MISTRESS QUICKLY. And that’s a good root. (4.1.42-46)
Evans pronounces vocative, another Latin case, as “focative,” which sounds a lot like, yup, fuck. Case and O? These were Elizabethan slang for “vagina.” Caret – “it is lacking,” as hic has no vocative form in Latin – sounds like carrot, as Mistress Quickly construes it. This root vegetable can slip, shall we say, into a case or O.
The dirty declining continues:
EVANS. What is your genitive case plural, William?
WILLIAM. Genitive case?
WILLIAM. Genitivo: ‘horum, harum, horum’.
MISTRESS QUICKLY. Vengeance of Jenny’s case! Fie on her! Never name her, child, if she be a whore. (4.1.49-54)
Mistress Quickly hears genitive case as “Jenny’s case” and horum as “whore,” and wishes a plague on, or “vengeance of,” this whore Jenny’s cunt. Genitive further suggests “genitals.”
EVANS. For shame, ‘oman!
MISTRESS QUICKLY. You do ill to teach the child such words. He teaches him to hick and to hack, which they’ll do fast enough of themselves, and to call ‘whorum’. Fie upon you! (4.1.55-58)
Hick and hack, calling back hic and hac, appear to be slang for “fucking.”
Putting it all together, Pauline Kiernan, in Filthy Shakespeare: Shakespeare’s Most Outrageous Sexual Puns, provides a ‘translation’ that really delivers the passage’s profane punch. Note, too, how Kiernan uncovers some additional innuendo in Evans’ initial query of William with lend (“bend over for sex”) and articles (“genitals”):
EVANS. What is he, William, that bends his genitals for fucking?
WILLIAM. Genitals are borrowed of the pronoun and are thus declined: ‘he fucks, she fucks, it fucks’.
EVANS. What is the fucking vagina, William?
WILLIAM. Cunt–vocativ–Cunt, Cunt–
EVANS. Remember, William, focative is penis.
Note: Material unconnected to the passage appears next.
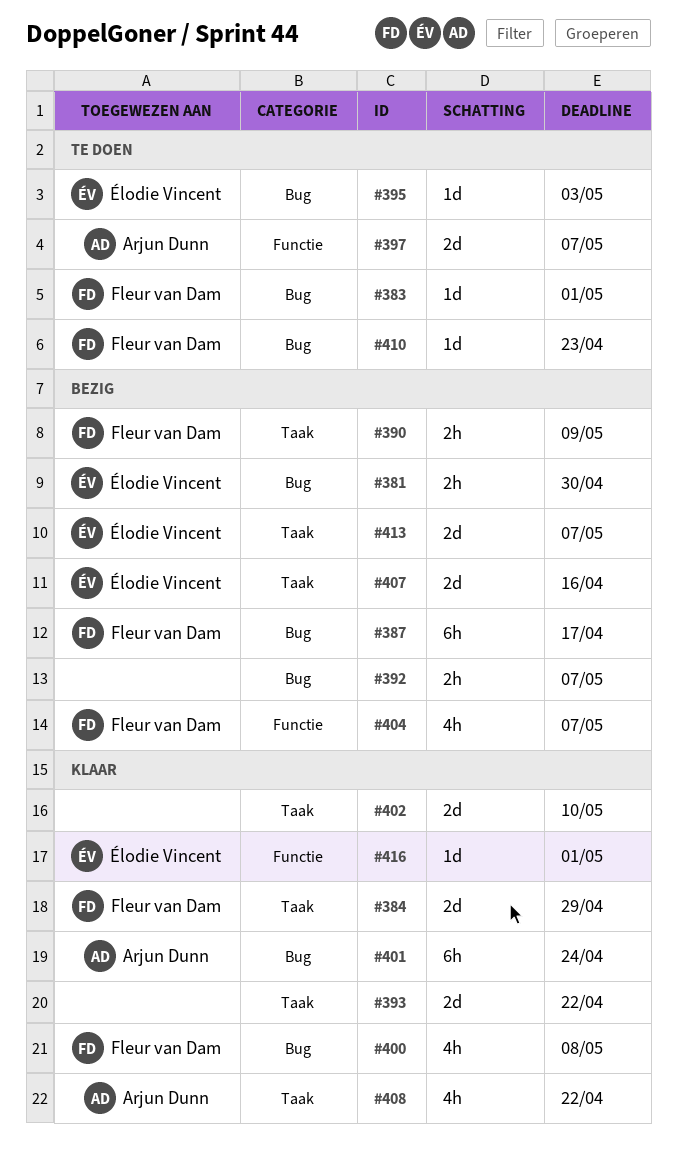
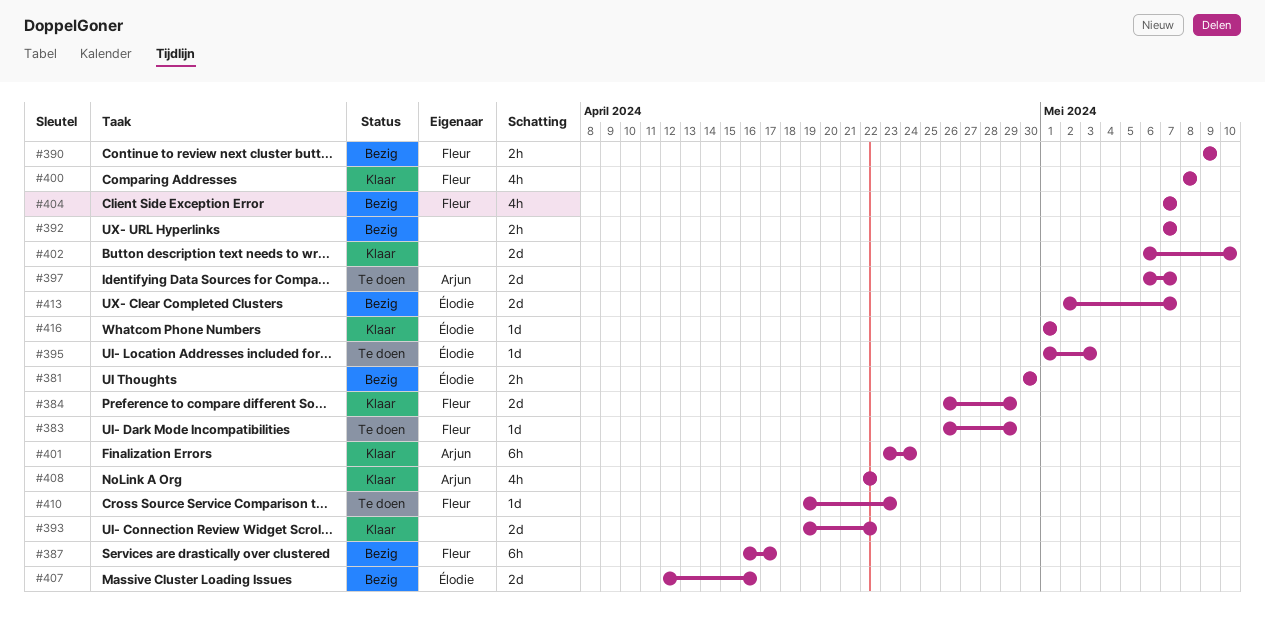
#383, due: May 1 -> Apr 29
What is your genitive case plural, William?
WILLIAM. The genitals’ genital? Genitiv–Cunt: ‘of masculine whores, of feminine whores, of neuter whores’.
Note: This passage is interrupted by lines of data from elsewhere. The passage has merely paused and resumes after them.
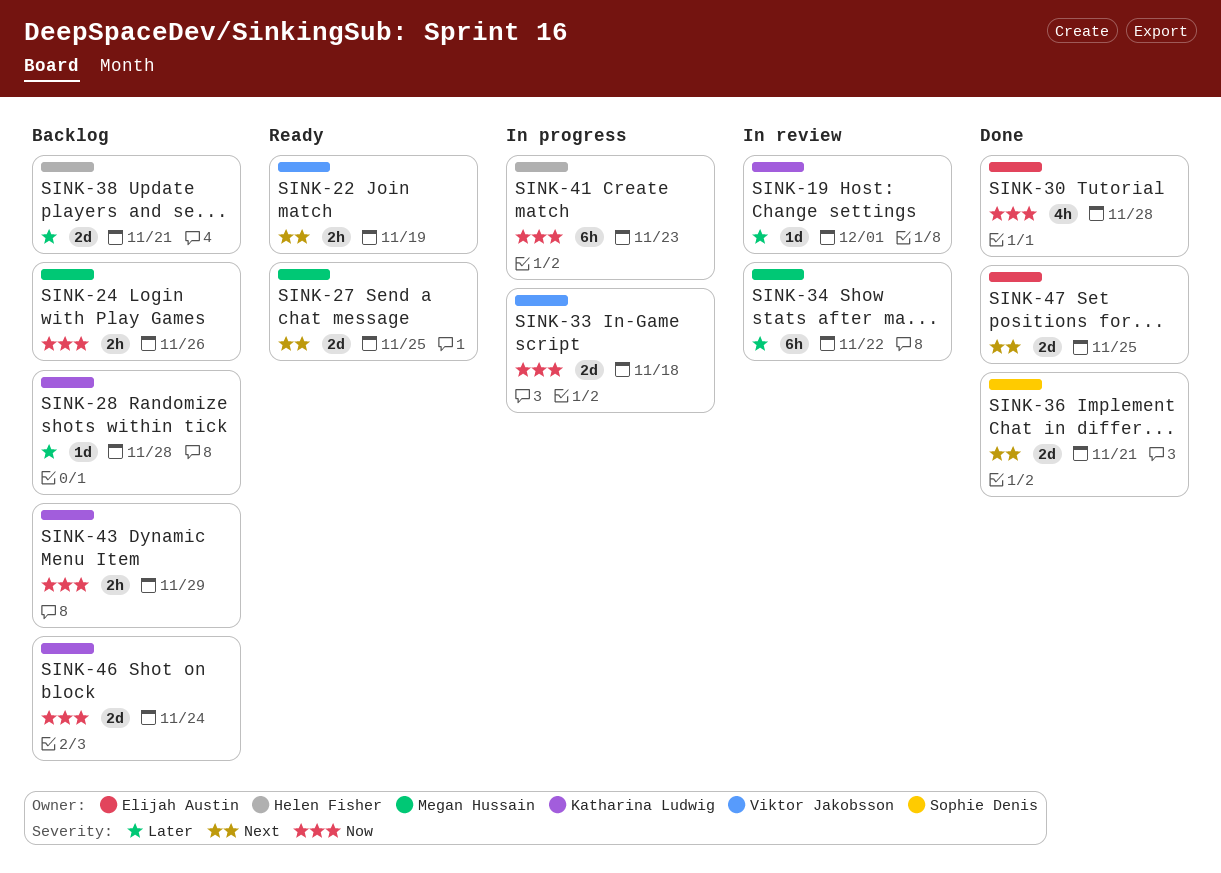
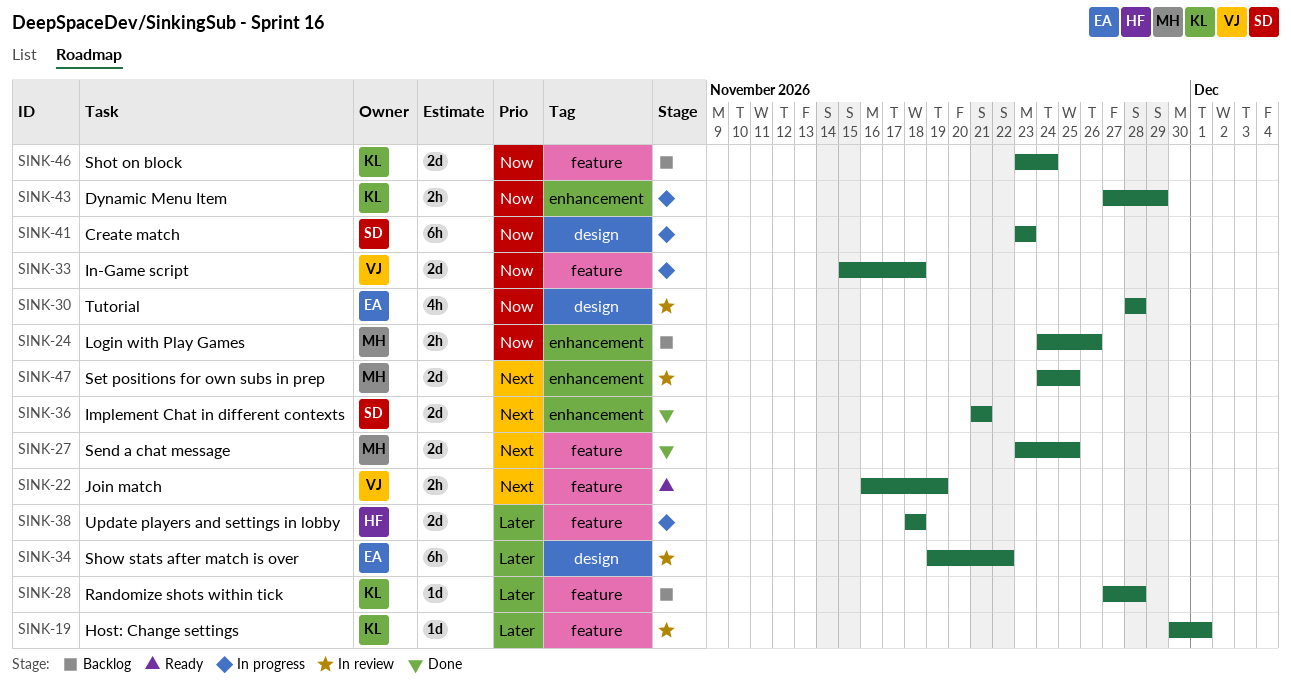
SINK-27, status: Ready -> Done
SINK-30, status: Done -> In review
SINK-34, owner: Megan Hussain -> Elijah Austin
SINK-38, status: Backlog -> In progress
SINK-38, due: Nov 21 -> Nov 18
SINK-41, owner: Helen Fisher -> Sophie Denis
SINK-43, status: Backlog -> In progress
SINK-47, status: Done -> In review
SINK-47, owner: Elijah Austin -> Megan Hussain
Shakespeare’s Latin lesson is more than just some naughty wordplay, though. It presents an Early Modern English that is mixed and in flux, and points to the social and gender complexities of its changing literacy culture. But we, like schoolchildren snickering at our oblivious teacher, get to revel in the ensuing confusion: “O–vocativo, O–,” as Shakespeare has William draw out every last smutty syllable.